寝て起きて、今朝はファルンが服を用意してくれた。
これもナーリアの教会にあったもので、淡いベージュのワンピースだった。すとんとしたやつで、腰絞ってないから楽な感じ。
あと、髪の毛をツインテールか、そんな感じに結んでくれた。
「このような感じで、いかがでしょうか」
「うん、ありがとう。楽だし、動きやすくていいな」
「ありがとうございます」
まあ、俺に女の子としてのセンスを求めるのは無理だからな。この世界と元いた世界でも違うだろうし、第一中身がなあ。
「おはようございます、コータ様。おや、愛らしい」
「肌の色が濃いですから、明るい色のお召し物が良くお似合いです」
カーライルは多分、どんな服着てても何がしかの褒め言葉しか出てこない気がするので放っておこう。
でも、シーラの言葉は参考にするか。たしかに、褐色肌に濃い色の服だと真っ黒って感じになるもんなあ。……夜中にどこかに忍び込むのには、ちょうどいいか。

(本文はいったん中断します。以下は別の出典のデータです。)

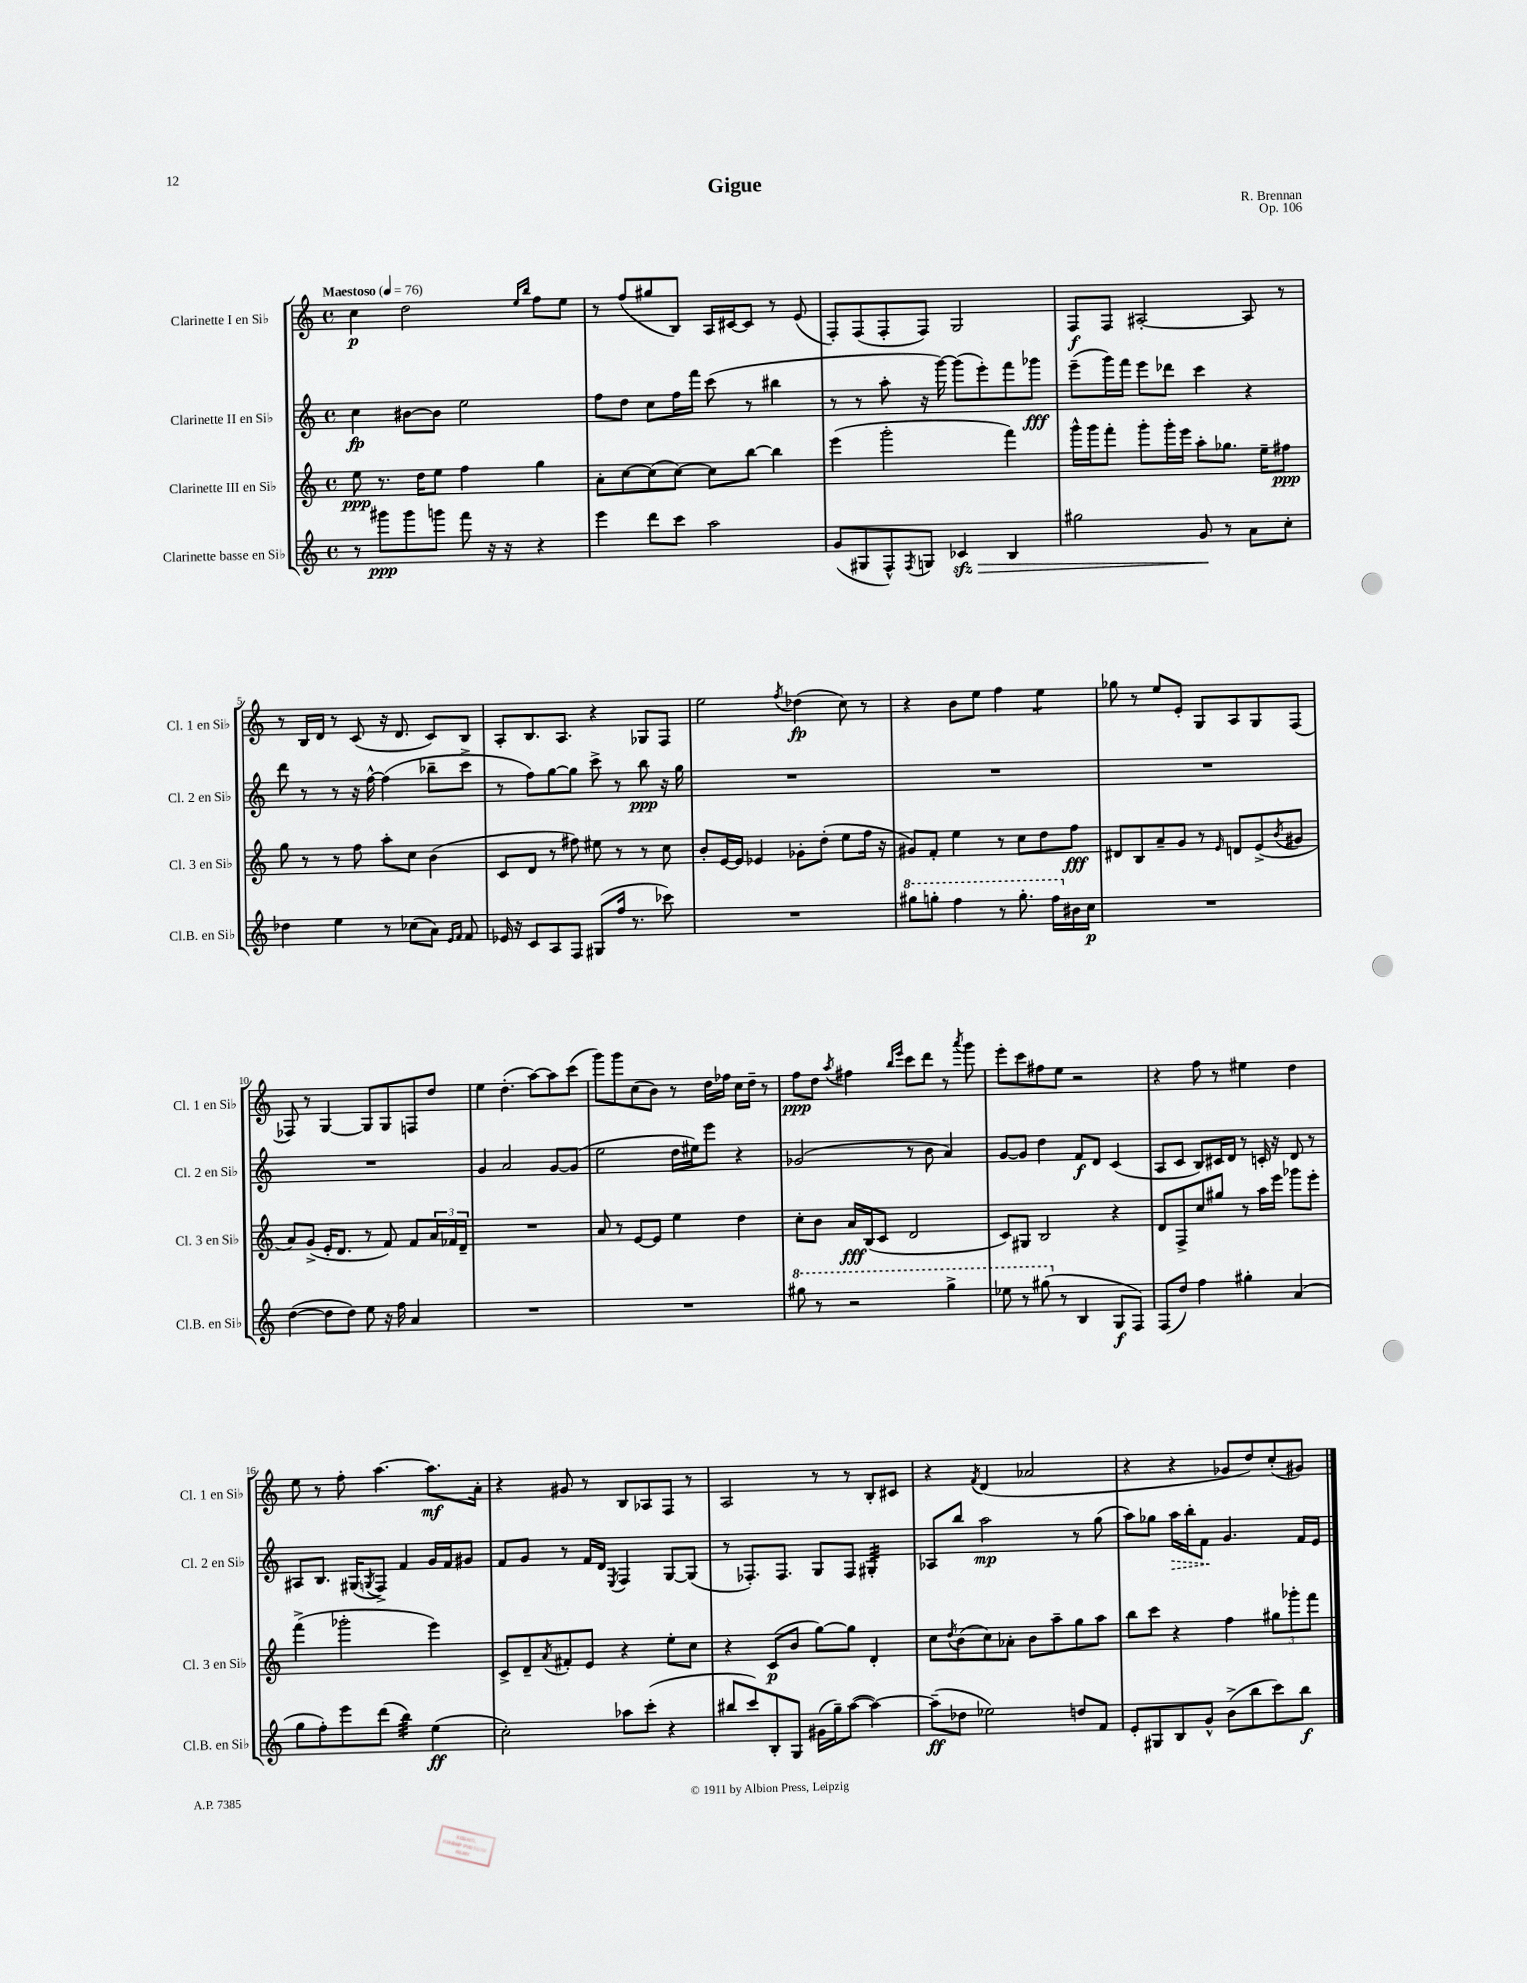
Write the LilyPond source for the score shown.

「ともかく、普通の空腹を満たしに行きましょうか。食事は下の階で摂れますよ」
『はーい』
そんなふうにカーライルに言われて、俺たちは同時に答えてしまった。いや、たまたまだけどさ。
精気の方の空腹は昨夜ファルンで済ませたから、しばらくは大丈夫そうだ。なんで、普通に飯を食う。飯食わないと、何か疑われそうというのもあるんだけど。
「……私、父親か何かですかね……」
「近いものはあろうな。少なくとも外見上、コータ様の保護者ではあるだろうし」
「恐れ多いことです」
何言ってんだ、カーライルとシーラ。カーライルがお父さんなら、シーラがお母さんか。
……うーん……外見上はそれでもおかしくないんだろうな。ただ、二人とも微妙に頼りないところがあるからなあ。
「いかがなさいました? コータ様」
「いや、別に。朝ごはん、行こうか」
かといって、ファルンが頼りになるかといえばなあ。マール教僧侶、という点ではとっても頼れるんだけどさ。
「エンデバル行きの乗り合い牛車は、しばらく運行休止だそうです」
宿の一階で、パンと干し魚を焼いたものとサラダで構成された定食を食ってる最中、シーラがその話を聞きつけてきてくれた。
「やっぱり、例の問題でですか?」
「ええ」
ししゃもっぽい魚をばりっと食らいつつ尋ねるカーライルに、小さく頷くシーラ。例の問題、つまり俺の信者関係ってことか。
ところで、何でお前が食ってるやつばかり卵が入ってるんだよ。子持ちししゃものあのぷちぷち感、俺好きなんだぞ。
「マーダ教信者の消息がまだはっきりしていないようで、あちらから来るはずの牛車がエンデバルから動けていないとのことです。こちらもさすがに、動かすわけにはいかないということでした」
「乗り合い牛車だと、中に紛れ込んじゃう可能性ありますもんねえ」
ファルンの言葉に、ああそうかと納得する。要はテロリスト容疑者がどっかに逃げるかもしれないから、人の出入りを厳しくしてるってことだもんな。
乗り合い牛車はある意味公共の交通機関みたいなもんだから、こういう事情で止まってるってのは分かる。ただ、移動手段はそれだけじゃないだろう。
「牛車だけが移動手段じゃないよな」
「自分で牛車を持っていたり、馬に乗ったりして移動する者はおります。ただ、検問は厳しいと思いますわ。わたくしどものように、マール教の修行中ということでもなければ」
「なるほど」
ま、そうですよねー。あとファルン、しれっと言ってるけどマール教、身内に甘すぎね?
何しろ、僧侶の修行に着いてきたのが邪神と邪神の神官だぞ。少しは怪しめ。いや、怪しまれても困るけど。